Pour les dirigeants, ce nouveau dispositif ouvre plusieurs perspectives concrètes. D’abord, il constitue un levier opérationnel pour traiter plus rapidement certaines situations atypiques, notamment en cas d’absences répétées ou difficilement explicables. Ensuite, il invite à structurer davantage le suivi de l’absentéisme. L’accès facilité au signalement suppose en effet une capacité à objectiver les situations (historique des absences, impacts organisationnels, etc.). Enfin, il renforce la nécessité d’un équilibre entre vigilance et confiance. Une utilisation excessive ou inappropriée du dispositif pourrait dégrader le climat social, là où une approche ciblée et mesurée peut au contraire sécuriser l’organisation.

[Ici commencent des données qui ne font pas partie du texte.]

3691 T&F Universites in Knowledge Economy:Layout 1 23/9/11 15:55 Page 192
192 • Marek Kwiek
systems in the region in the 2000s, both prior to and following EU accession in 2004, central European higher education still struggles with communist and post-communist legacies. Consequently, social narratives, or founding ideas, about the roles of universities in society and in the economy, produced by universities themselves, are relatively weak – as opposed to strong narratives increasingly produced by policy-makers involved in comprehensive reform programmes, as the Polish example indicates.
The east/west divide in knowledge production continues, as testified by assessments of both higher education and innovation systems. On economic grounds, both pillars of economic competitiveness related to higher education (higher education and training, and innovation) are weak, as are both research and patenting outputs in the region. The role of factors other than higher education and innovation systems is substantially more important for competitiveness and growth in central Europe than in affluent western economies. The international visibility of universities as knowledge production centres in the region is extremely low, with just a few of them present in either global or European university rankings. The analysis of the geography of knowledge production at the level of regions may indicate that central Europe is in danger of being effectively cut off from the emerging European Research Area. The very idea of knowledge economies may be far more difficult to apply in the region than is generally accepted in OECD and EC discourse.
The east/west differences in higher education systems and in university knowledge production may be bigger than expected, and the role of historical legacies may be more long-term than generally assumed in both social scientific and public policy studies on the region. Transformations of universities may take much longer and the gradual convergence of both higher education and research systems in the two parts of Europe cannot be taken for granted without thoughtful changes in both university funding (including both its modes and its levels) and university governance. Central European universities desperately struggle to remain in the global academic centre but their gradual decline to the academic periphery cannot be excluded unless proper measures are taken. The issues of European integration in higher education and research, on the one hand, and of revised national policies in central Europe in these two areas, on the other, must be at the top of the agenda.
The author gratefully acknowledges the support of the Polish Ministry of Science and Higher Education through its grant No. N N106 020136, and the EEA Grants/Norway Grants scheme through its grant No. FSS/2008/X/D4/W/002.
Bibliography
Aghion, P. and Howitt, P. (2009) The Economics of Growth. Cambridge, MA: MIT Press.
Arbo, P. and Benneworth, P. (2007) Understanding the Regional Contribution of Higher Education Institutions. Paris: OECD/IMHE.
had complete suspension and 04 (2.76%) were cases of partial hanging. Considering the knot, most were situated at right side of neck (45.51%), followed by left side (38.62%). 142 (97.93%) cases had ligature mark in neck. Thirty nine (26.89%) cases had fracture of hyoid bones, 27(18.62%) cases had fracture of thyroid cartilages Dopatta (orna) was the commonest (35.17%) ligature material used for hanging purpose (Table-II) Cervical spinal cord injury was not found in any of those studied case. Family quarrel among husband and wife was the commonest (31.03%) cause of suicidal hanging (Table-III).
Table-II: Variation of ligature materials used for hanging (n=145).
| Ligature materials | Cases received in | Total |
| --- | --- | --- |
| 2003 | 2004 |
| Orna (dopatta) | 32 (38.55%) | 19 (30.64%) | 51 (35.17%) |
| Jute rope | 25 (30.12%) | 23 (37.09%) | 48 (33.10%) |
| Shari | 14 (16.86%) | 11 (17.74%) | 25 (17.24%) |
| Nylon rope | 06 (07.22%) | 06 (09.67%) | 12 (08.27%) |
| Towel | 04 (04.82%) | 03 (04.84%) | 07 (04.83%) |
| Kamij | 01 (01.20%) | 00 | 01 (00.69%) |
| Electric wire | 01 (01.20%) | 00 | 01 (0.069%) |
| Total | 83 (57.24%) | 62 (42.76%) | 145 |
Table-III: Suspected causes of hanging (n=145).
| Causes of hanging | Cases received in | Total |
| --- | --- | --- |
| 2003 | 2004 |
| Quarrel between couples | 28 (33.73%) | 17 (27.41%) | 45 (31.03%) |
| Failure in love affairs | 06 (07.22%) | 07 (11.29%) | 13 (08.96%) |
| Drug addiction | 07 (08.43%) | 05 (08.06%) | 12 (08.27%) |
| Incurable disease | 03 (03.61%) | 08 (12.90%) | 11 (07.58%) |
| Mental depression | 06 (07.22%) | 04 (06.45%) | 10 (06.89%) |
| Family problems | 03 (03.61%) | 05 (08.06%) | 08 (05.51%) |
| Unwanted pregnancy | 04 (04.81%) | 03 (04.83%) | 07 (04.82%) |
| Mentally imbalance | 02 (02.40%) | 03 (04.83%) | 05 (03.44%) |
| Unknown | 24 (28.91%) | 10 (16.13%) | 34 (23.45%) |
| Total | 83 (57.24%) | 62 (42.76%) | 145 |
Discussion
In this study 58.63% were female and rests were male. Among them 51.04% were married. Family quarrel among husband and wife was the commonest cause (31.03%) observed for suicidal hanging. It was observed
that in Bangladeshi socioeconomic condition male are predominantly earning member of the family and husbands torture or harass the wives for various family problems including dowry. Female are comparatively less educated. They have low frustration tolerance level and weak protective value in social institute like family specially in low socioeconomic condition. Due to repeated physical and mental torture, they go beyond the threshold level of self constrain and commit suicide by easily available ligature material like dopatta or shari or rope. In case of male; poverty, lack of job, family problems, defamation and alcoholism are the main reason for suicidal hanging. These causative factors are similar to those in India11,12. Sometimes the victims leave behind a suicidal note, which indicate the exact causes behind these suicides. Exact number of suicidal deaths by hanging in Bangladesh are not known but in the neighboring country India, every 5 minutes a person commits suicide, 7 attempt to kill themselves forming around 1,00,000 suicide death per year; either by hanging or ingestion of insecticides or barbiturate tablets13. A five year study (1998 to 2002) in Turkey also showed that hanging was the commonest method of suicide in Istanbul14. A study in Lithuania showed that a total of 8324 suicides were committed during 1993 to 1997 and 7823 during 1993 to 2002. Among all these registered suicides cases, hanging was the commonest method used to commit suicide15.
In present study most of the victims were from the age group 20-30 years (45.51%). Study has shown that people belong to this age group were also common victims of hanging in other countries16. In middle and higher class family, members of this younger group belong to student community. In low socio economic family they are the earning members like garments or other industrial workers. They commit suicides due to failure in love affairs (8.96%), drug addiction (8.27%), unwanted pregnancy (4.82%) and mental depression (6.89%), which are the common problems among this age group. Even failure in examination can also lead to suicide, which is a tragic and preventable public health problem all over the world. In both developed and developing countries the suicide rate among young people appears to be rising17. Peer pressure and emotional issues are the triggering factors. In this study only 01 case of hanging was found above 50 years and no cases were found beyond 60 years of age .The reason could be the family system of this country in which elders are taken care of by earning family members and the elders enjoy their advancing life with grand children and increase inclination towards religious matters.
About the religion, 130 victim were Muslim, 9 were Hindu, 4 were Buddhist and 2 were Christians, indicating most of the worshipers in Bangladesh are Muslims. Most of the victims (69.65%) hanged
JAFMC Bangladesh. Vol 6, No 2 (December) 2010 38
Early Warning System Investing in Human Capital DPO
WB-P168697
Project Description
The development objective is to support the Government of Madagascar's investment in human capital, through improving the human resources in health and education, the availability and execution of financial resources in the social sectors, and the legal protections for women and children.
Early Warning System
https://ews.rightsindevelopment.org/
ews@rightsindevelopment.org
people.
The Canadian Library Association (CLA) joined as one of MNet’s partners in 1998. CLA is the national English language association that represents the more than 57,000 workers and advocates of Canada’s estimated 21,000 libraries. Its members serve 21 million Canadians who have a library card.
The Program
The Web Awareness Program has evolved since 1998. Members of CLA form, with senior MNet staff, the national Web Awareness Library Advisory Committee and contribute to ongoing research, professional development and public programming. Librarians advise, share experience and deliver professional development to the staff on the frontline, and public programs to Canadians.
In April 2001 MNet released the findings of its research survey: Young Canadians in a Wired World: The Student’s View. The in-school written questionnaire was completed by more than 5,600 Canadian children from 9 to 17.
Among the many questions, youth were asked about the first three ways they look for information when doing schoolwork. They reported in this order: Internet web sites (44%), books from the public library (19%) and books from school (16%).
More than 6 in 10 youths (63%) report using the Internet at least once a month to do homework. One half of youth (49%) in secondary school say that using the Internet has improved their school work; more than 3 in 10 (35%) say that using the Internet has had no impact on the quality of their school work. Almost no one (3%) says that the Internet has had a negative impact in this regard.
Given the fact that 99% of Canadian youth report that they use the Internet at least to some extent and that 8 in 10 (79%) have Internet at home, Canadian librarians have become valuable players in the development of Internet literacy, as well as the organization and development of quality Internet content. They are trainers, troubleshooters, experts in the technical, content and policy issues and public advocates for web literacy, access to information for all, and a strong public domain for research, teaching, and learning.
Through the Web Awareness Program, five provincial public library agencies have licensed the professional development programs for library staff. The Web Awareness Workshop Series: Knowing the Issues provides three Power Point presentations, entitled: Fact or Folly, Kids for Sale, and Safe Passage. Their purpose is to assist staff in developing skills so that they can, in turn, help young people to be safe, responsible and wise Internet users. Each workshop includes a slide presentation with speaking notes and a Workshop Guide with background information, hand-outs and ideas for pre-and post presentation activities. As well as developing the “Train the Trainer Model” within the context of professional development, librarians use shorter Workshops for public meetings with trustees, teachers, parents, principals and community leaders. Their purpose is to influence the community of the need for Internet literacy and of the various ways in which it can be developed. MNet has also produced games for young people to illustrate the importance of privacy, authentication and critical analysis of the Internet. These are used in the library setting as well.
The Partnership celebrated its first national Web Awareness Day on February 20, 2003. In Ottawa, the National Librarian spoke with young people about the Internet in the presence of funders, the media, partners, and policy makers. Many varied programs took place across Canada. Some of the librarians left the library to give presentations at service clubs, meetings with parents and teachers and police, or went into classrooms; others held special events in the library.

Un dispositif qui interroge les équilibres sociaux

Comme souvent sur ces sujets, les réactions sont contrastées. Si certains acteurs saluent une mesure pragmatique face à une hausse jugée préoccupante des arrêts maladie, d’autres pointent le risque d’une approche trop centrée sur la suspicion et le contrôle. Le débat dépasse ainsi la seule question technique : il renvoie à la manière dont les entreprises et les pouvoirs publics souhaitent aborder le rapport au travail, à la santé et à la confiance.

Vers une nouvelle culture de gestion de l’absentéisme ?

Au final, le « bouton d’alerte » ne constitue pas une révolution juridique, mais plutôt un accélérateur de transformation. Il traduit une évolution vers une gestion plus outillée, plus réactive et potentiellement plus data-driven de l’absentéisme. Pour les entreprises, l’enjeu sera de s’approprier cet outil sans en faire un réflexe systématique, en l’intégrant dans une stratégie globale mêlant prévention, management et pilotage des ressources humaines. Car au-delà des dispositifs, c’est bien la capacité à concilier performance économique et qualité de vie au travail qui restera déterminante dans la durée.